- SELECTED EXCERPT -

"""

In the area of health my Queensland colleagues and I receive a great number of letters from the Queensland Premier asking us to provide more medical places and more doctors. We see him on television, we see page after page of full page ads of what they are doing for Queensland Health, but he never tells you that there have been literally hundreds and hundreds of specialist medical staff, including doctors, who have left the system—who have resigned from Queensland Health.
I hope that in the coming weeks we see more from the Queensland budget than just the full-page advertisements and that a concerted effort is made to clean up that system. I am not going to repeat them here, but we have had some tremendous examples of neglect in the area of health in Queensland, and the demands for health on the Gold Coast are enormous. We read day after day that the Southport hospital, which is a state government instrumentality, is on bypass, sending emergency patients off to Tweed Heads, Logan Hospital or other hospitals in Brisbane. Up to 27 patients have been counted lined up on the ramp going into the hospital, waiting for admission. This is just not good enough, and obviously there is going to have to be some tremendous investment made in health facilities on the Gold Coast in coming years. Much of that is the responsibility of the Queensland government.

"""

- EXERCISES -
A. Using the excerpt on Queensland health, explain why the speaker expects heavy investment in Gold Coast health facilities to be needed in coming years.
B. Answer these questions from the excerpt on Queensland health.
(i) Who sends letters asking for more medical places and more doctors?
(ii) Which kind of government runs the Southport hospital?
(iii) What is the largest number of patients counted waiting on the ramp into that hospital?

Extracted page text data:

"""

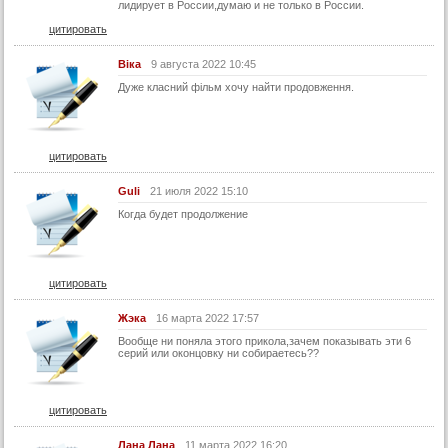
лидирует в России,думаю и не только в России.
цитировать
Віка
9 августа 2022 10:45
Дуже класний фільм хочу найти продовження.
цитировать
Guli
21 июля 2022 15:10
Когда будет продолжение
цитировать
Жэка
16 марта 2022 17:57
Вообще ни поняла этого прикола,зачем показывать эти 6
серий или оконцовку ни собираетесь??
цитировать
Лана Лана
11 марта 2022 16:20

"""

- YOUR WRITTEN ANSWERS -
A. The speaker says health demands on the Gold Coast are enormous. Southport hospital is often on bypass, which sends emergency patients to Tweed Heads, Logan Hospital or other Brisbane hospitals. Up to 27 patients have been counted waiting on the ramp for admission.

B.
(i) The Queensland Premier
(ii) The state government
(iii) 27